The doctor in his horror almost let fall the vase of flowers he had just lifted.
"Doubtful as to his coming? Good heavens! we confidently expect his regiment this very morning."
"Certainly! But I fear Walter will not be with his comrades. According to the letter I received from him this morning, he appears to be tarrying behind in H., and to have no intention of coming home."
The doctor sat the vase so violently down upon the writing-table as to break it. "I wish our whole military strength might be brought to bear against this obstinate lieutenant, and force him to come home!" he cried angrily. "And so he is not to return to us! He went away as a sick man, whose life we half despaired of; and now, when he might come back healthy, honored, admired by all the world, he will not come. Doctor Behrend, there is some hidden reason for all this! He might have come with you if he had chosen, but he really flies from B. Why did he always make his military duties an excuse for absence, and now that they are ended, why will he persist in remaining away! Something has happened. Tell me what it is."
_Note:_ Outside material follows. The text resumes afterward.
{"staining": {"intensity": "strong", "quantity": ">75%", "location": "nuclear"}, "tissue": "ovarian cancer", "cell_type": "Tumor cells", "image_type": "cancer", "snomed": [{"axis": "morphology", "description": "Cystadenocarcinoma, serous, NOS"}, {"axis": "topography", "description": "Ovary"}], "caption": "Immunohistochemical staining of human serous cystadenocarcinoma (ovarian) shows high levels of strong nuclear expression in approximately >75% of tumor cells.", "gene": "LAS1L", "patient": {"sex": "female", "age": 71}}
"I know nothing about it," replied Doctor Behrend evasively. "Perhaps he dislikes the ovation which awaits him here. You know he could never endure being placed in the foreground."
"Nonsense!" cried the doctor furiously. "He must now step to the foreground. We tolerated that anxious timidity in the scholar; but now when he has launched out under full sail as a poet, we forbid all such whims!"
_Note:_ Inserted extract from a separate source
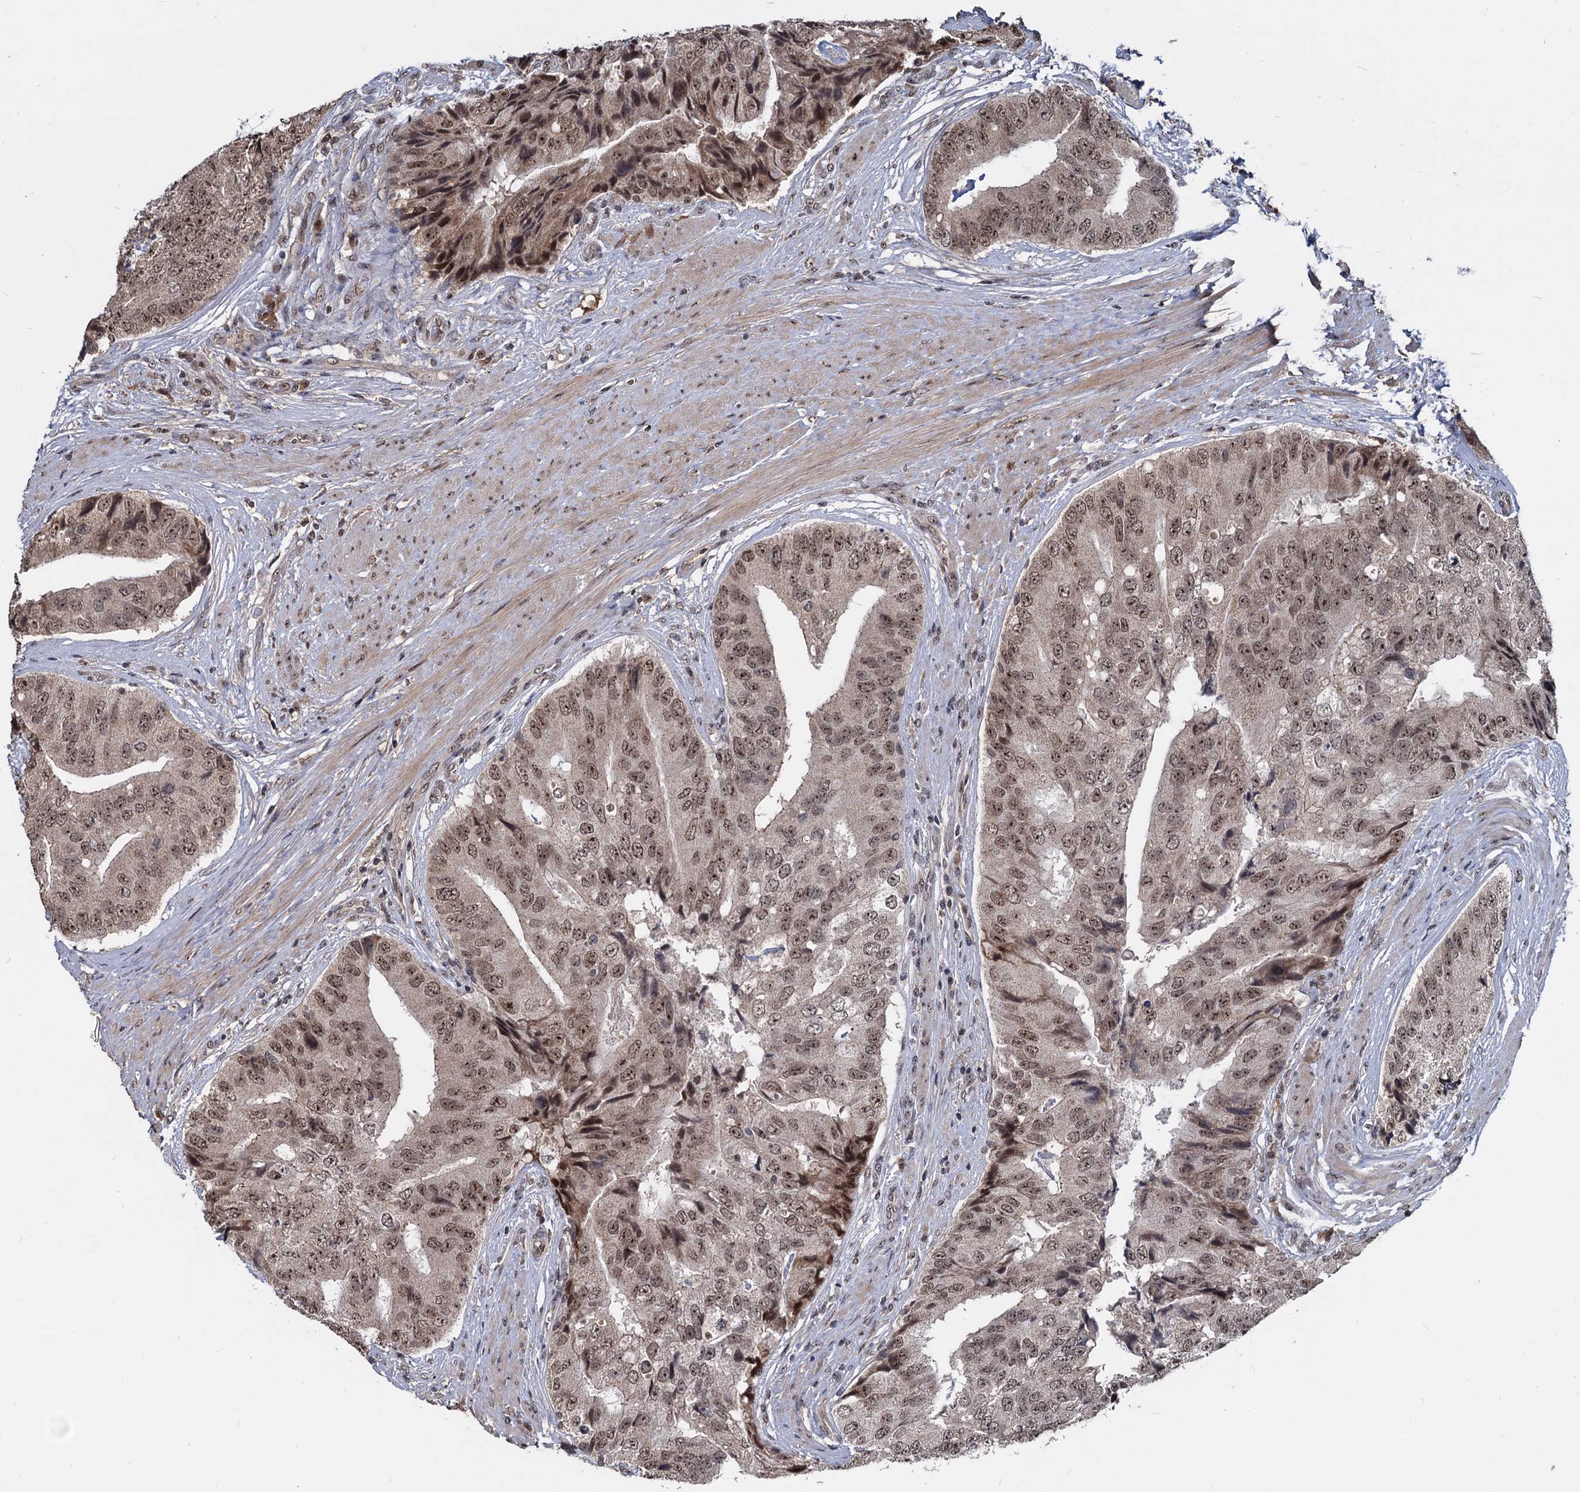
{"staining": {"intensity": "moderate", "quantity": ">75%", "location": "nuclear"}, "tissue": "prostate cancer", "cell_type": "Tumor cells", "image_type": "cancer", "snomed": [{"axis": "morphology", "description": "Adenocarcinoma, High grade"}, {"axis": "topography", "description": "Prostate"}], "caption": "Immunohistochemical staining of prostate cancer exhibits moderate nuclear protein positivity in about >75% of tumor cells.", "gene": "FAM216B", "patient": {"sex": "male", "age": 70}}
Behrend shook his head. "Do not cherish too great hopes as to Walter's poetic future," he said. "I very much fear that with the sword, he will also lay aside the poets, then bury himself among his books, shut himself out from the outside world more vexatiously than ever, and in a year's time stand just where he did at the opening of the war."
"He will not do that!" cried the horrified doctor.
"He will; it would just suit his fancy. With all his genius, Walter remains an incorrigible dreamer; his energy is only an impulse of the moment. In moments of excitement and inspiration such natures do and dare all; as soon as the incitement is wanting, they sink back again into their dreaming. Life in its every-day dress is nothing to them, simply because they do not understand it."
"And a delightful thing it must be to dream away one's life," cried the doctor excitedly pacing up and down.